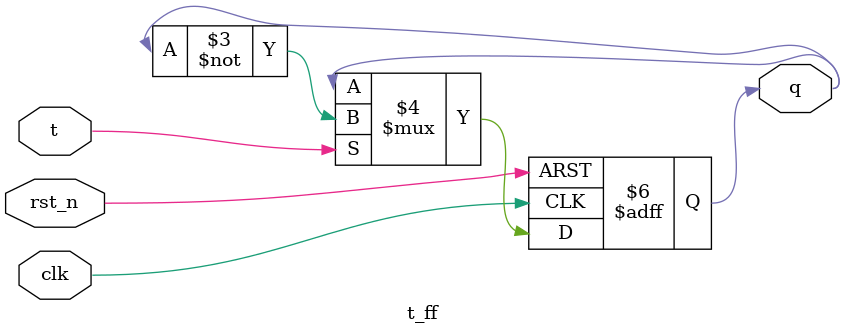
<source format=v>
module johnson_counter_struct (
  input clk,
  input rst_n,
  output [3:0] q
);
  wire q0, q1, q2, q3;
  wire t0, t1, t2, t3;

  assign t0 = q1 ^ q0;
  assign t1 = q2 ^ q1;
  assign t2 = q3 ^ q2;
  assign t3 = (~q0) ^ q3;

  t_ff ff0(.t(t0), .clk(clk), .rst_n(rst_n), .q(q0));
  t_ff ff1(.t(t1), .clk(clk), .rst_n(rst_n), .q(q1));
  t_ff ff2(.t(t2), .clk(clk), .rst_n(rst_n), .q(q2));
  t_ff ff3(.t(t3), .clk(clk), .rst_n(rst_n), .q(q3));

  assign q = {q3, q2, q1, q0};
endmodule

module t_ff (
  input t,
  input clk,
  input rst_n,
  output reg q
);
  always @(posedge clk or negedge rst_n) begin
    if (!rst_n)
      q <= 1'b0;
    else if (t)
      q <= ~q;
  end
endmodule

</source>
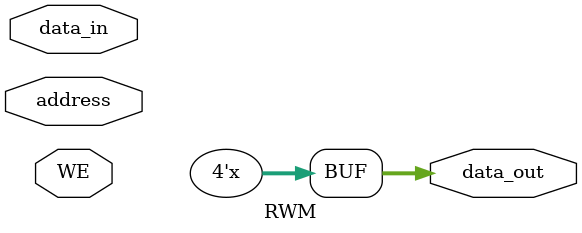
<source format=sv>
module RWM (
    output reg [3:0] data_out,
    input wire [1:0] address,
    input wire WE,
    input wire [3:0] data_in
);

reg [3:0] RW [0:3];

always @ (address or WE or data_in)
    if (WE)
        RW[address] = data_in;
    else
        data_out = RW[address];

endmodule

</source>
-=-=-
Repeat only the stretch of lines that begins at the line containing "<source format=sv>" and ends at the last line above, both included.

<source format=sv>
module RWM (
    output reg [3:0] data_out,
    input wire [1:0] address,
    input wire WE,
    input wire [3:0] data_in
);

reg [3:0] RW [0:3];

always @ (address or WE or data_in)
    if (WE)
        RW[address] = data_in;
    else
        data_out = RW[address];

endmodule

</source>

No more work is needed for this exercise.